Drinking Water in Newark Schools Known to Have Lead Problem at Least 6 Years Ago

Drinking water in Newark Public Schools was found to contain high levels of lead at least as far back as six years ago, according to data collected and analyzed then but released to the public for the first time on Friday.

About one in eight water samples taken from the city’s public schools during the 2010-11 and 2011-12 academic years contained lead above 15 parts per billion, the federal Environmental Protection Agency’s threshold for taking action to remediate the problem. That conclusion came from Newark school officials, who drew attention a month ago to the problem of elevated lead levels in the water in about half of the city’s schools.

In early March, the district’s superintendent, Christopher Cerf, ordered water fountains turned off in 30 schools with high lead levels and had bottled water distributed to the campuses’ students and employees.
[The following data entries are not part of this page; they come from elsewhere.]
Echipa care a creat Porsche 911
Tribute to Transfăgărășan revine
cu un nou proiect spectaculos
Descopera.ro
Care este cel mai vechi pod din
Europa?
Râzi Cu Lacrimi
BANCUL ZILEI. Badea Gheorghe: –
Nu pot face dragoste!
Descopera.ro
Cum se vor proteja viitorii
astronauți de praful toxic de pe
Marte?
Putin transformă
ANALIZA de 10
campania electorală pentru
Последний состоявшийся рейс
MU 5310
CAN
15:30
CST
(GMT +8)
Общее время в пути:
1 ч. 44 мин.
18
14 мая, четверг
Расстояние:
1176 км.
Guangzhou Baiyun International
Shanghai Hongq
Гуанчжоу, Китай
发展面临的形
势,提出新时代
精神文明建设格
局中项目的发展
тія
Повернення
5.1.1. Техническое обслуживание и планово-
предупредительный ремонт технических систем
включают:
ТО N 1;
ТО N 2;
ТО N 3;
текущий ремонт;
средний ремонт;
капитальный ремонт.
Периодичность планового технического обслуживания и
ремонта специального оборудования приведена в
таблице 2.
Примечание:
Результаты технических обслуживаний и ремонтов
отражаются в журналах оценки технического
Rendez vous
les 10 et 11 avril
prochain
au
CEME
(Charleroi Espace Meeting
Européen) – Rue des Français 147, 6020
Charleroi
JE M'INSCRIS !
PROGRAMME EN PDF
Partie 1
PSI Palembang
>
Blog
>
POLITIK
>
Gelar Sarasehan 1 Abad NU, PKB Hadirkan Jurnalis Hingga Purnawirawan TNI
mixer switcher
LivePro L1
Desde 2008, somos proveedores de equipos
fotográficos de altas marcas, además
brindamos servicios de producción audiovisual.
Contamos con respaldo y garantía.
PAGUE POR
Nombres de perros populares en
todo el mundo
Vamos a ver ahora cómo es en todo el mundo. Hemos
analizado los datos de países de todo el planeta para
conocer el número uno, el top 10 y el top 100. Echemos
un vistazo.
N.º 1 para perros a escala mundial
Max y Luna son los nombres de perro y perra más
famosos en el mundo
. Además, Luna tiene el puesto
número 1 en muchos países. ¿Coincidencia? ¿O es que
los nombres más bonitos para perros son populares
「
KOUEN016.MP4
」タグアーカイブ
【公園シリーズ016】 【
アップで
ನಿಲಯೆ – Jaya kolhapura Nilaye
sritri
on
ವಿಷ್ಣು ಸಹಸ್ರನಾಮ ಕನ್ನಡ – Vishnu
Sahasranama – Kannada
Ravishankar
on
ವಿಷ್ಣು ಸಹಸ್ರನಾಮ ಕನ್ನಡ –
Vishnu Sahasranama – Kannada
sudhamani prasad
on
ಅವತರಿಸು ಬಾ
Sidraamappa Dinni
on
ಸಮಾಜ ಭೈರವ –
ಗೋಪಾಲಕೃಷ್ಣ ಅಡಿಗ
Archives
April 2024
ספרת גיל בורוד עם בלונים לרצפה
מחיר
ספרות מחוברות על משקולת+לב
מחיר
Since then, the district has hired several laboratories to sample the water in all of the district’s buildings and retest the water in schools where it has been sampled for several years.

Last week, the district released the results of new tests of the water in eight school buildings that house charter schools or serve some purpose beyond academics, such as transportation or recreation. Nearly 25 percent of those samples had lead concentrations above the federal threshold, but only about 5 percent of the samples of drinking water had such high levels.
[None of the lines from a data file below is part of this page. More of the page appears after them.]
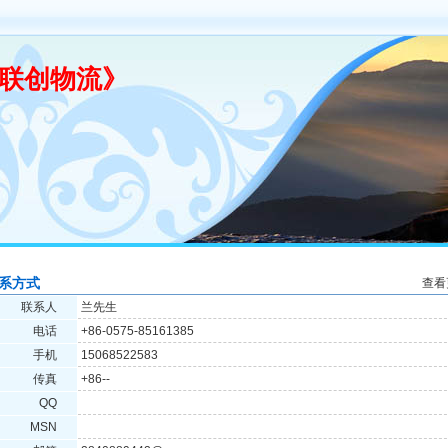
联创物流》
系方式
查看
联系人
兰先生
电话
+86-0575-85161385
手机
15068522583
传真
+86--
QQ
MSN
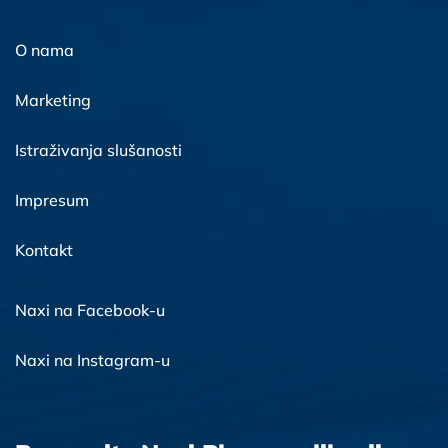
O nama
Marketing
Istraživanja slušanosti
Impresum
Kontakt
Naxi na Facebook-u
Naxi na Instagram-u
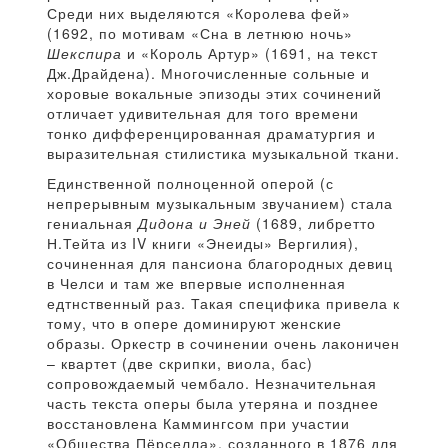
Среди них выделяются «Королева фей»
(1692, по мотивам «Сна в летнюю ночь»
Шекспира
и «Король Артур» (1691, на текст
Дж.Драйдена). Многочисленные сольные и
хоровые вокальные эпизоды этих сочинений
отличает удивительная для того времени
тонко дифференцированная драматургия и
выразительная стилистика музыкальной ткани.
Единственной полноценной оперой (с
непрерывным музыкальным звучанием) стала
гениальная
Дидона и Эней
(1689, либретто
Н.Тейта из IV книги «Энеиды» Вергилия),
сочиненная для пансиона благородных девиц
в Челси и там же впервые исполненная
едтнственный раз. Такая специфика привела к
тому, что в опере доминируют женские
образы. Оркестр в сочинении очень лаконичен
– квартет (две скрипки, виола, бас)
сопровождаемый чембало. Незначительная
часть текста оперы была утеряна и позднее
восстановлена Каммингсом при участии
«Общества Пёрселла», созданного в 1876 для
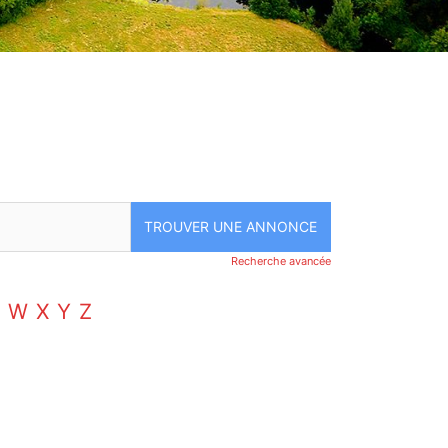
Recherche avancée
W
X
Y
Z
After testing those buildings, the labs collected new water samples from the 30 schools where high lead levels were found during annual tests this year. Those results “will be shared in the coming weeks, as they become available and are analyzed for accuracy and quality,” the district said on its website.

Newark Public Schools said on Friday that its review of records of past water testing and the district’s responses demonstrated that “the district has had protocols in place to both mitigate and respond to elevated levels” of lead in its drinking water “since at least the early 2000s.” It also characterized the data from five and six years ago as “consistent” with sampling data from the subsequent four years, which it released last month.

Mr. Cerf has said the district will shut off any source of drinking or cooking water in the schools that is found to have a high concentration of lead. The most likely origin of the lead is old plumbing, but it is not clear where the district would obtain the money to replace it.

Health experts say that ingesting lead can cause behavioral and learning problems, especially among young children.

Gov. Chris Christie of New Jersey, a Republican, said last week that “there is no danger in Newark at the moment.” But some state lawmakers have called for more public money to be spent on testing water and remediation.

On Monday, Representative Donald M. Payne Jr., a Democrat whose district includes Newark, plans to hold a news conference with the city’s mayor, Ras Baraka, and State Senator Ronald L. Rice, both of whom are also Democrats. He plans to call on Congress to pass a bill he introduced that would require states that receive federal funding for safe-water programs to help schools test drinking water for lead.